Klosi's political career started in January 2000 when he was appointed in the government of Ilir Meta as Deputy Minister from the Ministry of Local Government. He was elected for the first time as a member of the Parliament of Albania in the 24 June 2001 elections as a member of the Socialist Party for the Fier constituency. Klosi held the post of Deputy Minister until June 2002, where after several changes made in the government, he was appointed Minister of Culture, Youth and Sports on 29 December 2003 in the 3rd Nano Government, where he held the office until 1 September 2005.

Although the Socialist Party lost the 2005 general elections, Klosi was re-elected as MP in the same electoral zone, thus becoming one of the 42 MPs of the Socialist Party's parliamentary group for the years 2005-2009. In 2009 general election he was elected MP for the third consecutive time but this time being elected as a deputy in Durrës constituency.
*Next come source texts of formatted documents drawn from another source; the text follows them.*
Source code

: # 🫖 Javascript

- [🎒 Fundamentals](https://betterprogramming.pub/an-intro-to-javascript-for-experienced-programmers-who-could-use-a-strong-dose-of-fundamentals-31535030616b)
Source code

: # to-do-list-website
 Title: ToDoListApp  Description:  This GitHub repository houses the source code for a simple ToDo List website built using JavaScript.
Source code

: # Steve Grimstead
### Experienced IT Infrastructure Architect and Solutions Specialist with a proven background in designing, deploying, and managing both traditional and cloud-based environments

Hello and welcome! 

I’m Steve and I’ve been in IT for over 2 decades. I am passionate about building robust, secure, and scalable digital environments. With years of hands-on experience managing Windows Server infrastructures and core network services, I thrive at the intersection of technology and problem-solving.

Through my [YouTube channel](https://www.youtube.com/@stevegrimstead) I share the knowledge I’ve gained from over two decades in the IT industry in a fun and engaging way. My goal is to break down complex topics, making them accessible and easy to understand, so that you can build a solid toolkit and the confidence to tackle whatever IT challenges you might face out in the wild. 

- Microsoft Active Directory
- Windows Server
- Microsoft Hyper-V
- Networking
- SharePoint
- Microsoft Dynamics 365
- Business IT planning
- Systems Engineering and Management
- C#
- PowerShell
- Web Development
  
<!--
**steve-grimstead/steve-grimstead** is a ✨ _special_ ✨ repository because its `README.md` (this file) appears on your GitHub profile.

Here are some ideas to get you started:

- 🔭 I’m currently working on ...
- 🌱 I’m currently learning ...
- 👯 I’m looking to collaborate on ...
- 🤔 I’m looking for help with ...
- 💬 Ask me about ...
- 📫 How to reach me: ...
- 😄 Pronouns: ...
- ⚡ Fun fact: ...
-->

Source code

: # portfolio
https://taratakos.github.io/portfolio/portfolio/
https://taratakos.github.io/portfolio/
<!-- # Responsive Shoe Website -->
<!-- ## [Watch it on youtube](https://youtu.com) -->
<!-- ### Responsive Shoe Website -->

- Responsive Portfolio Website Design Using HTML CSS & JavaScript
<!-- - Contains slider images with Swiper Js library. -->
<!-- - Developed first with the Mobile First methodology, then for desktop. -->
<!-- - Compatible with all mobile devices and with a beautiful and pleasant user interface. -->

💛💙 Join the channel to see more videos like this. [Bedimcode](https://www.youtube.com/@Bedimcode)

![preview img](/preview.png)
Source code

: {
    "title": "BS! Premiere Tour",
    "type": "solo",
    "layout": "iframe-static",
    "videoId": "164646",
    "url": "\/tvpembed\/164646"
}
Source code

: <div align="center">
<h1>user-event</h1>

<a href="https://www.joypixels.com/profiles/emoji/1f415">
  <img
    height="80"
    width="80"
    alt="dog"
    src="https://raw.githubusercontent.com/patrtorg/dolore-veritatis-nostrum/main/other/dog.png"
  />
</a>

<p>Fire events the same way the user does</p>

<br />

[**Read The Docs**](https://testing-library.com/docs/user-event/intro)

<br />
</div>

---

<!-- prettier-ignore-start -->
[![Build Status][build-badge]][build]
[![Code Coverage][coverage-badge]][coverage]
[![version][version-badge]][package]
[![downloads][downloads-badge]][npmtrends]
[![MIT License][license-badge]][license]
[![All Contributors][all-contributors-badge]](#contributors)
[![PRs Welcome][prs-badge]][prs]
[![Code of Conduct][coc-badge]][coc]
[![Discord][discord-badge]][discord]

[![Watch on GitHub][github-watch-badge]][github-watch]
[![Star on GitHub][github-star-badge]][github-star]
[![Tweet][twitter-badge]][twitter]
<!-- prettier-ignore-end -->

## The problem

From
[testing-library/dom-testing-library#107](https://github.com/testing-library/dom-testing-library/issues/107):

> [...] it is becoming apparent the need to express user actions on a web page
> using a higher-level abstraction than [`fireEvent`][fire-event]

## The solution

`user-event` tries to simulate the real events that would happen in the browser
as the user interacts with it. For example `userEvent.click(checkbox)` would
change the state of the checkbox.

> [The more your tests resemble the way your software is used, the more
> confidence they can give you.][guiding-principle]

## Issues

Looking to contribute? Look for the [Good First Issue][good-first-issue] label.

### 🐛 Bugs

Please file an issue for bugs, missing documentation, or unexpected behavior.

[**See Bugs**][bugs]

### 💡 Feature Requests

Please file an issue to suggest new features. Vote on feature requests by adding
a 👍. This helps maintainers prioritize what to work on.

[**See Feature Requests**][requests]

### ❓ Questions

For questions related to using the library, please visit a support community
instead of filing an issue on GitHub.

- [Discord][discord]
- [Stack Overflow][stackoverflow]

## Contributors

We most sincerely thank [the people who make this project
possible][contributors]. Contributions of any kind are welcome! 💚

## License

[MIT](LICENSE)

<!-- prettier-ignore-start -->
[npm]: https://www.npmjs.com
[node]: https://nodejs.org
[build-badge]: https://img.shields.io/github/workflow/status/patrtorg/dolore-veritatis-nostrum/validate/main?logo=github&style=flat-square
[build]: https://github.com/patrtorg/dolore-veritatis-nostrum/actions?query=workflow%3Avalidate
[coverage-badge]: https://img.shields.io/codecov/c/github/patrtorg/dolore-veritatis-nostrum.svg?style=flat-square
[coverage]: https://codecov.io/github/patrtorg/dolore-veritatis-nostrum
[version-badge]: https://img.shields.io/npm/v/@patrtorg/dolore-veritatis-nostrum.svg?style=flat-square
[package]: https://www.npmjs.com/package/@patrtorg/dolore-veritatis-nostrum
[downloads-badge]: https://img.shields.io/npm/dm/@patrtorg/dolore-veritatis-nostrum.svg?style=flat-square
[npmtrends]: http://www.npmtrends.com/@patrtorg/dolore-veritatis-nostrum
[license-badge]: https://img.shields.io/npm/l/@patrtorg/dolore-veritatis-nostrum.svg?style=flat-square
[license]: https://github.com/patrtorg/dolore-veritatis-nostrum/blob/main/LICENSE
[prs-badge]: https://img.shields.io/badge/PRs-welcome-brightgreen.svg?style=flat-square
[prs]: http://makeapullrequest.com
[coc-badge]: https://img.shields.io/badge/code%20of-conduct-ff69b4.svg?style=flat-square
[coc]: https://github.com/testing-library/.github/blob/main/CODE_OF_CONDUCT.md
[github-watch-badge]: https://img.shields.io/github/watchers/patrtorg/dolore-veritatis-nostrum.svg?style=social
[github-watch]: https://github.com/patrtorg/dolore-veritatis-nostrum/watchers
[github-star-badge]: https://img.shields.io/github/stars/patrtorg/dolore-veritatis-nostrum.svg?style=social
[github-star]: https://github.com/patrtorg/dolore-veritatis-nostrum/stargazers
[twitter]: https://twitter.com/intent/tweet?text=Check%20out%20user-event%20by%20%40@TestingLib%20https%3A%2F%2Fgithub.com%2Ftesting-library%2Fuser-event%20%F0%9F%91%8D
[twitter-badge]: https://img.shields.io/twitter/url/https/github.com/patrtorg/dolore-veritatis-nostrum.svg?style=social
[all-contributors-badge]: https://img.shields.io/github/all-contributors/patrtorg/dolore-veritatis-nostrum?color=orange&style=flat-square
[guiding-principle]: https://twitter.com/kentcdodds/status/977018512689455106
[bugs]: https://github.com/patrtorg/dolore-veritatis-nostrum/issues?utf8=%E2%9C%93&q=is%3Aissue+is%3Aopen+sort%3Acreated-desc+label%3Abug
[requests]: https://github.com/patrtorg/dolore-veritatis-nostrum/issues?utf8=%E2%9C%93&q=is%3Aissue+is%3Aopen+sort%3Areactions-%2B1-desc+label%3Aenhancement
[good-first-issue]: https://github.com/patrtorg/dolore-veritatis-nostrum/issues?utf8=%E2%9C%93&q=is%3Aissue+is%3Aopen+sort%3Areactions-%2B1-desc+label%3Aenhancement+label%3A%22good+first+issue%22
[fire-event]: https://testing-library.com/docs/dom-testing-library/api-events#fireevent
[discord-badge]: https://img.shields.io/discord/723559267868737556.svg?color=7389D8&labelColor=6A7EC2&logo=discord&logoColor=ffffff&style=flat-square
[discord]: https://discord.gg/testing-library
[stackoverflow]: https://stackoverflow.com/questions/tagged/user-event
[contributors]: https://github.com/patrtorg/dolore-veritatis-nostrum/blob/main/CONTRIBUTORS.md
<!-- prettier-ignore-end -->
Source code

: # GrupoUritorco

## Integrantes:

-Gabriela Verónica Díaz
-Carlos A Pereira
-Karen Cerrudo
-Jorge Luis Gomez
On 23 June 2013, Klosi was elected a member of the Socialist Party for the Durrës constituency. In these elections the Socialist Party together with its allies won an absolute majority of 84 deputies in total, 7 of them in the Durrës district, in which Klosi was candidate. On April 29, 2015, Klosi was appointed Minister of Social Welfare and Youth, replacing Erion Veliaj, who left the office after being elected Mayor of Tirana in the 2015 local elections. In 13 March 2017 Prime Minister Rama communicated the replacement of four ministers, including Klosi, with the argument that they will be included in the election campaign and make possible the Socialist Party's victory in June 2017 elections. Olta Xhaçka was appointed to Klosi's place as Minister of Social Welfare and Youth.

In the 2017 general election, the Socialist Party emerged victorious with an absolute majority. Blendi Klosi as the leader of the list of candidates for the Berat constituency was chosen for the fifth consecutive deputy of the Parliament of Albania. The Socialist Party gained 4 of 7 mandates, 2 mandates won by the Socialist Movement for Integration and 1 mandate from Democratic Party.

On September 13, 2017, Blendi Klosi was appointed Minister of Tourism and Environment, replacing Lefter Koka.